On a T tubule what provides the structural basis for ECCoupling
LTCC: I type voltage gated calcium channel (Ical) on T-tubule and then on the SR going around it are RyR= ryanodine receptors that are Ca2+ triggered calcium channels in the SR
What are the 4 main ways to get relaxation to occur
Ca2+ must decline allowing Ca2+ to dissociate from troponin. This requires active transport of Ca2+ out of cytosol by SR Ca2+ ATpase, Sarcolemma Na+/Ca2+ exchanger, Sarcolemma Ca2+ ATPase and mitochondrial CA2+ uniport
What are the main differences in trigger for Ca2+ release, contraction type for skeletal vs cardiac
Cardiac is electrically coupled, with Ca2+ release triggered by Ca2+ influx. It has graded contraction as troponin usually not saturated but has all fibres or none whereas skeletal is electrically isolated, Ca2+ release triggered by Na+ and all or none contraction as troponin is always saturated with ability to recruit more for graded
How is Cardiac output ( L blood that comes out of the heart per minute)
CO= Stroke Volume * Heart Rate
What sets the heart rate
The heart rate is set by pacemaker cells in the sinoatrial node. The rate can then be modified, especially via autonomic nerves releasing neurotransmitters
In pacemaker cells what are is different about their RMP
It is unstable, it has a slow spontaneous depolarisation due to leaky “If” channels letting Na+ in.
Your intrinsic heart rate is slightly faster than your resting rate. Why
At rest your parasympathetic nerve (vagus nerve) activity is high- releasing ACh which hyperpolarises RMP and slows the rate of discharge of SA cells and reduces heart rate.

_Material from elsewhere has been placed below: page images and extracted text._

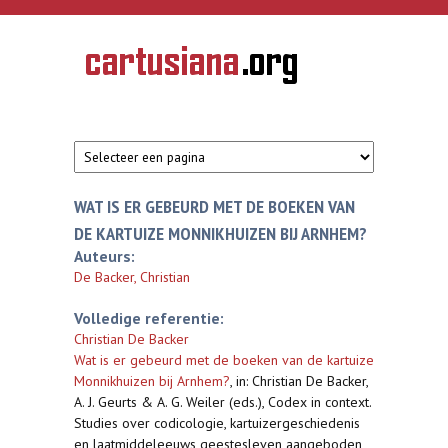
Overslaan en naar de inhoud gaan
CARTUSIANA
Geschiedenis
van de
kartuizerorde
in de
Nederlanden
WAT IS ER GEBEURD MET DE BOEKEN VAN
DE KARTUIZE MONNIKHUIZEN BIJ ARNHEM?
Auteurs:
De Backer, Christian
Volledige referentie:
Christian De Backer
Wat is er gebeurd met de boeken van de kartuize
Monnikhuizen bij Arnhem?
,
in: Christian De Backer,
A. J. Geurts & A. G. Weiler (eds.), Codex in context.
Studies over codicologie, kartuizergeschiedenis
en laatmiddeleeuws geestesleven aangeboden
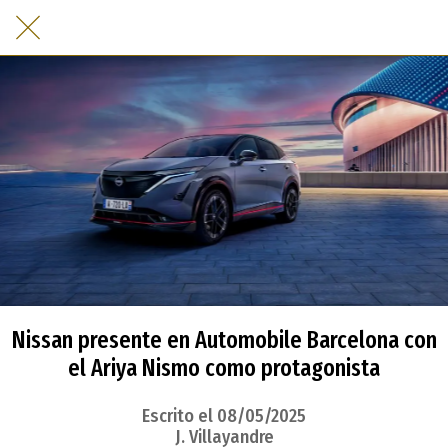
Nissan presente en Automobile Barcelona con
el Ariya Nismo como protagonista
Escrito el 08/05/2025
J. Villayandre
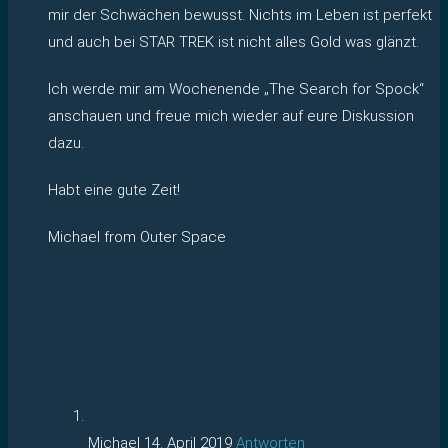
mir der Schwächen bewusst. Nichts im Leben ist perfekt
und auch bei STAR TREK ist nicht alles Gold was glänzt.
Ich werde mir am Wochenende „The Search for Spock“
anschauen und freue mich wieder auf eure Diskussion
dazu.
Habt eine gute Zeit!
Michael from Outer Space
Michael
14. April 2019
Antworten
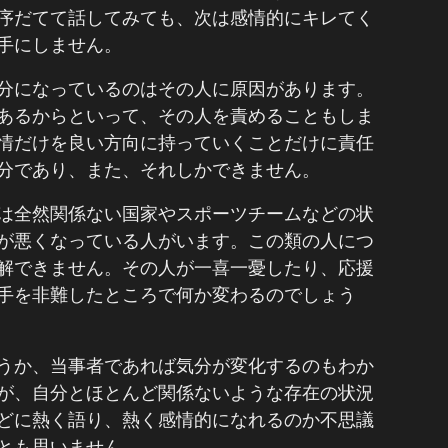
序だてて話してみても、次は感情的にキレてく
手にしません。
分になっているのはその人に原因があります。
あるからといって、その人を責めることもしま
情だけを良い方向に持っていくことだけに責任
分であり、また、それしかできません。
は全然関係ない国家やスポーツチームなどの状
が悪くなっている人がいます。この類の人につ
解できません。その人が一喜一憂したり、応援
手を非難したところで何か変わるのでしょう
うか、当事者であれば気分が変化するのもわか
が、自分とほとんど関係ないような存在の状況
どに熱く語り、熱く感情的になれるのか不思議
とも思いません。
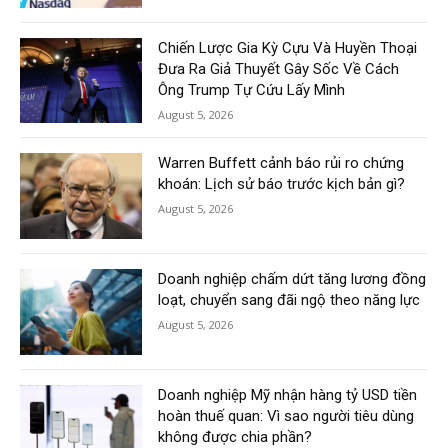
Chiến Lược Gia Kỳ Cựu Và Huyền Thoại
Đưa Ra Giả Thuyết Gây Sốc Về Cách
Ông Trump Tự Cứu Lấy Mình
August 5, 2026
Warren Buffett cảnh báo rủi ro chứng
khoán: Lịch sử báo trước kịch bản gì?
August 5, 2026
Doanh nghiệp chấm dứt tăng lương đồng
loạt, chuyển sang đãi ngộ theo năng lực
August 5, 2026
Doanh nghiệp Mỹ nhận hàng tỷ USD tiền
hoàn thuế quan: Vì sao người tiêu dùng
không được chia phần?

What does sympathetic nerves do
releases Noradrenaline which has 4 effects on the heart via cAMP and protein kinase A.
Noradrenaline increases the rate of spontaneous depolarisation. Also increases amplitude of ICa and increases uptake of Ca2+ to be released-> more Ca2+ in cell
What is stroke volume and how is it increased
reflects the tension developed by cardiac muscle fibres in one contraction. Can be increased by :
Increasing rate of firing (heart rate or HR), increased stretch of ventricles (length) and certain neurotransmitters
Describe the modulation of force by altering stimulation frequency (automaticity)
Increasing heart rate increases contractile force (SV) this is because there is less time available between APs for Ca2+ to be pumped out the cell. There is a higher average Ca2+ level and this exposes more troponin binding sites.
What is the modulation of force by muscle length : active and passive tension
The active tension component in cardiac muscle is the same as skeletal as it has same structure for myofilaments. However Heart has collagen in it and organisation of cardiac connective tissue so passive tension only increases as it is stretched. What this means is that the more you stretch a heart (ie put blood in it) the harder it will contract against it.
What is starlings law of the heart? intrinsic or extrinsic
as the resting ventricular volume is increased the force of contraction is increased up until a threshold. Intrinsic
What is the neural control of stroke volume : sympathetic nerves
Noradrenaline acts on Beta receptors (g protein) and via second messengers. Bigger contraction = more calcium. It acts on L-type channels resulting in more calcium entering the cell and Ca2+ pump in SR so it increases Ca2+ stores.
Net result is bigger/shorter contraction. It also upregulates Ca ATPase to get Ca back into SR so AP shortens because you’re removing Ca2+ quicker
Increased sympathetic stimulation results in
increased output at any filling pressure due to increase in inotropy (contractility) and heart rate
How does the AP started in the sinoatrial node spread throughout the atria to the ventricles (which cell)
through Purkinje cells
How can the calcium influx in the first stage of Excitation contraction coupling be balanced and what stimulates it
Na+/Ca2+ exchanger in the sarcolemma which is stimulated by the repolarisation phase.